> _Required work_: Turn the lines of all the items below into a JSON list of strings, one string per line, with blank lines omitted. Leave the pictures out of the list.

**********

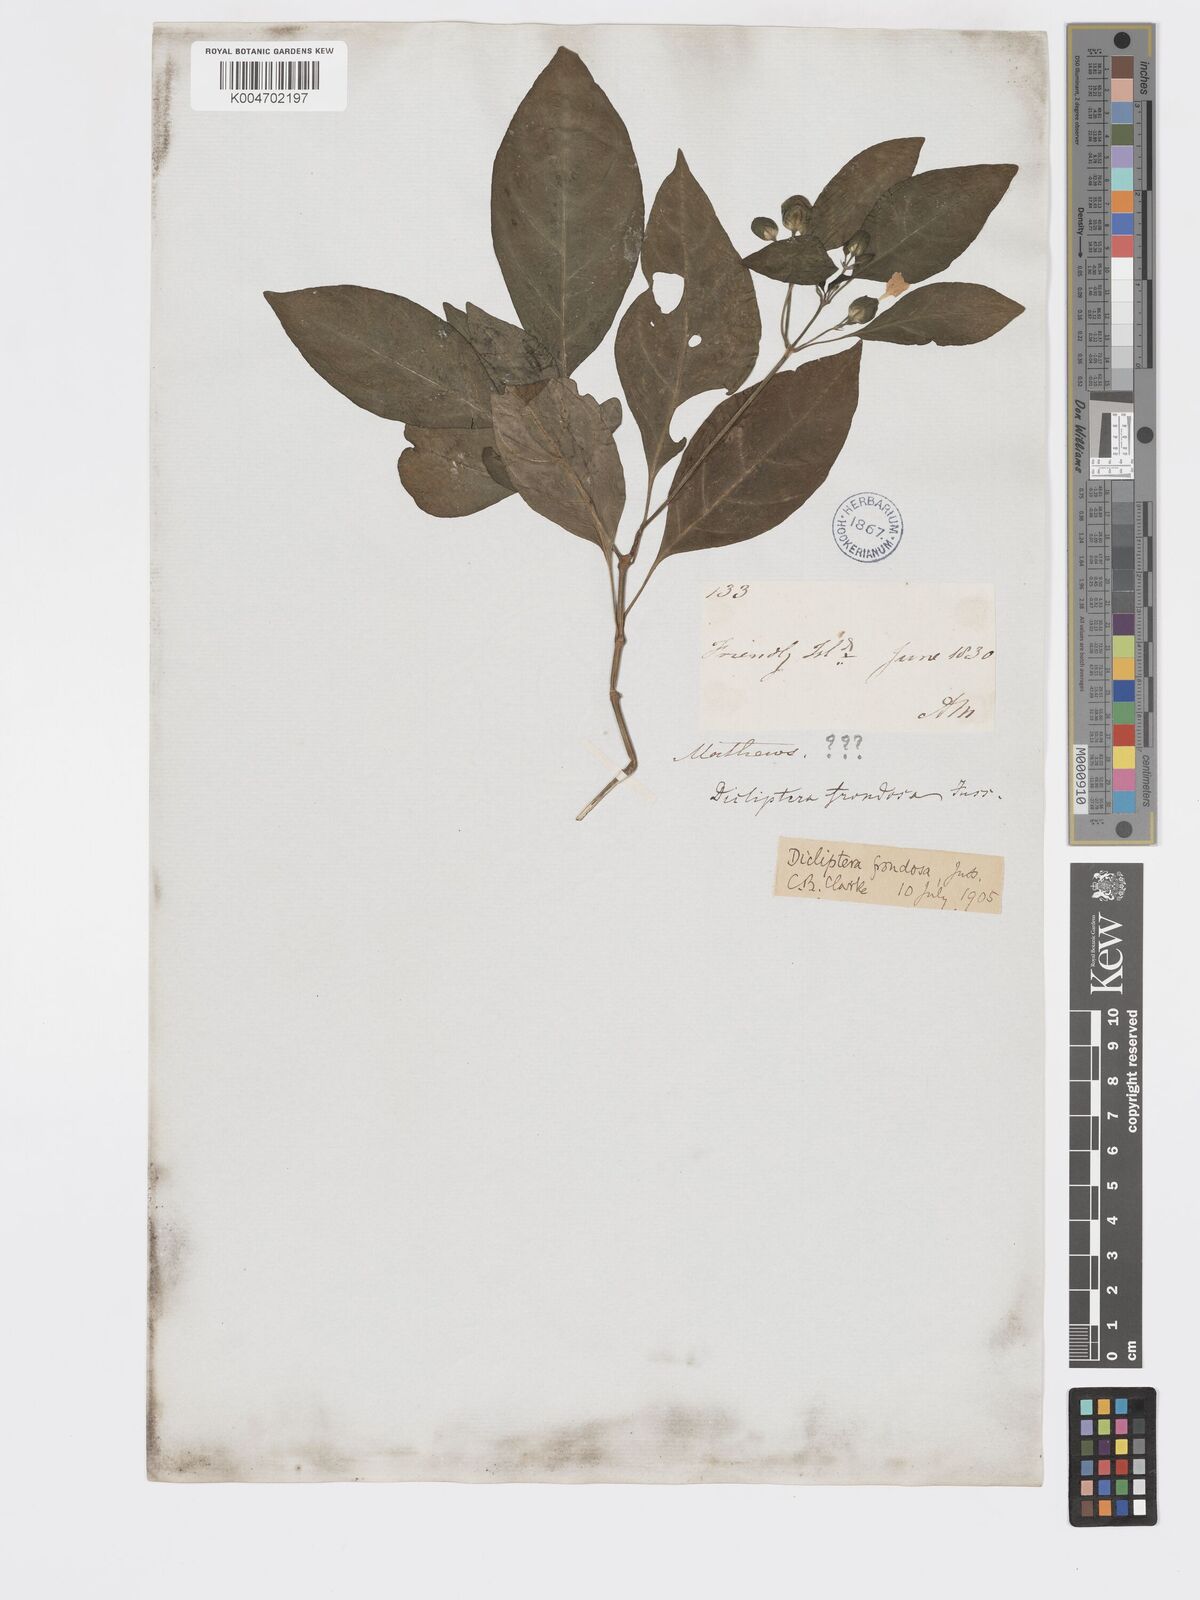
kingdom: Plantae
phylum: Tracheophyta
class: Magnoliopsida
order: Lamiales
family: Acanthaceae
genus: Dicliptera
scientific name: Dicliptera clavata
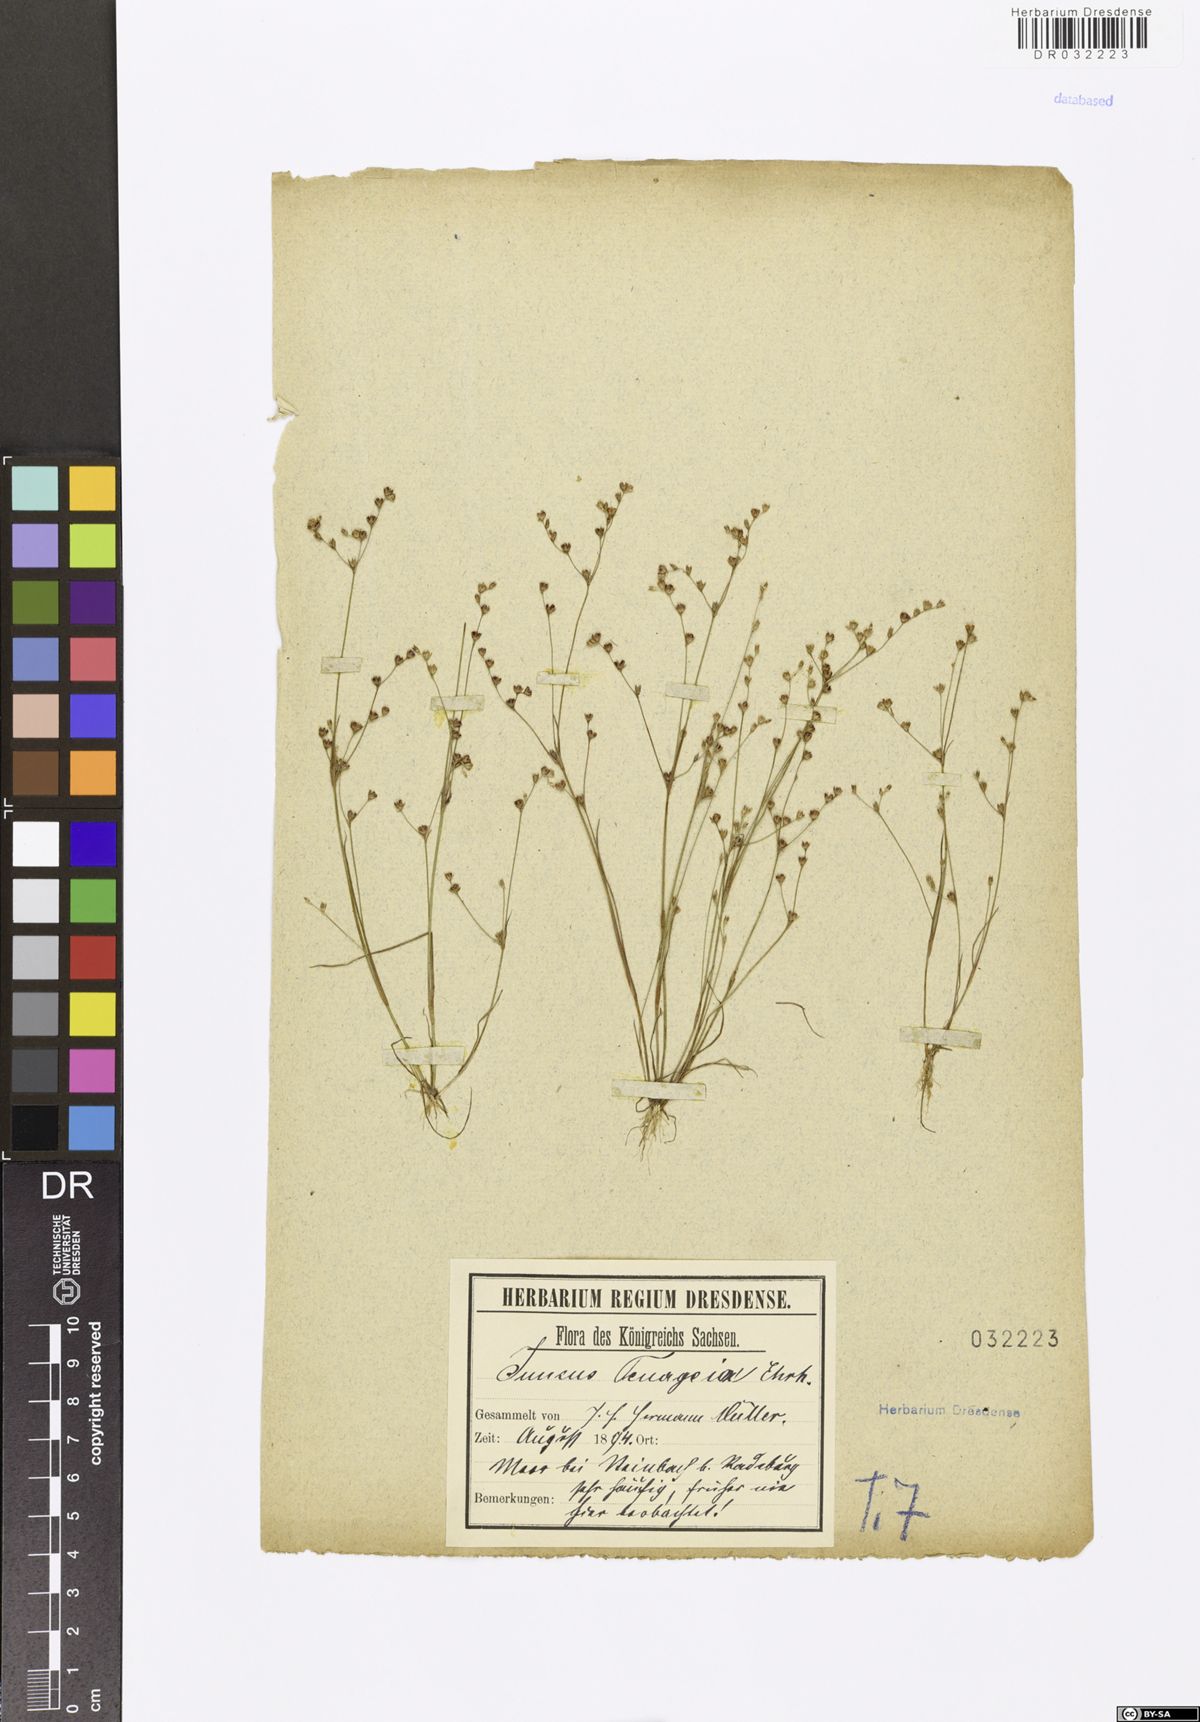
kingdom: Plantae
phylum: Tracheophyta
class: Liliopsida
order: Poales
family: Juncaceae
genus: Juncus
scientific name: Juncus tenageia
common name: Sand rush
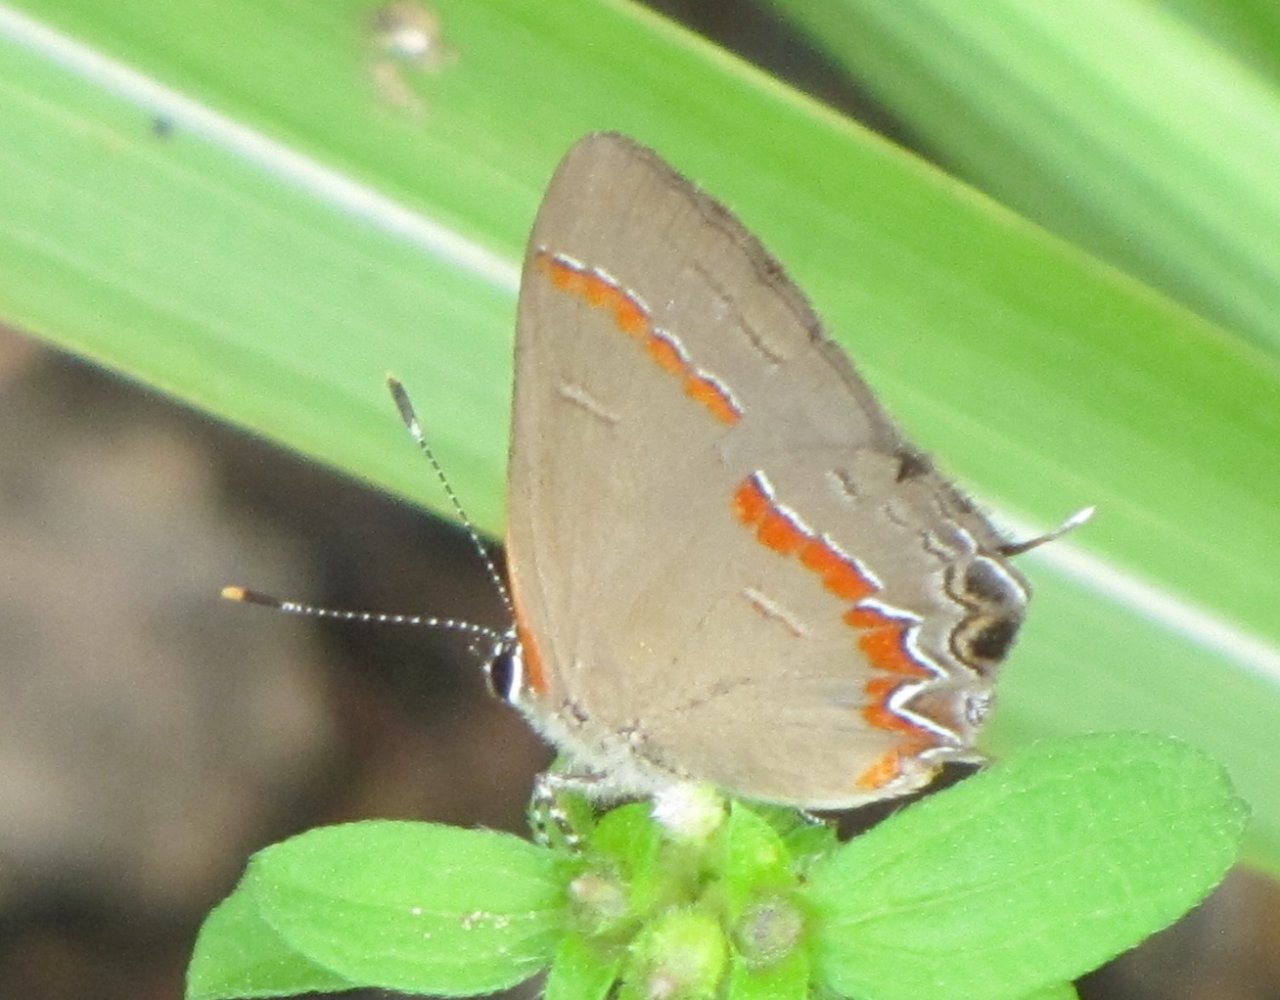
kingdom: Animalia
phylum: Arthropoda
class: Insecta
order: Lepidoptera
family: Lycaenidae
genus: Calycopis
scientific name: Calycopis cecrops
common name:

**********

> _Task solution_:
[
  "kingdom: Plantae",
  "phylum: Tracheophyta",
  "class: Magnoliopsida",
  "order: Lamiales",
  "family: Acanthaceae",
  "genus: Dicliptera",
  "scientific name: Dicliptera clavata",
  "kingdom: Plantae",
  "phylum: Tracheophyta",
  "class: Liliopsida",
  "order: Poales",
  "family: Juncaceae",
  "genus: Juncus",
  "scientific name: Juncus tenageia",
  "common name: Sand rush",
  "kingdom: Animalia",
  "phylum: Arthropoda",
  "class: Insecta",
  "order: Lepidoptera",
  "family: Lycaenidae",
  "genus: Calycopis",
  "scientific name: Calycopis cecrops",
  "common name:"
]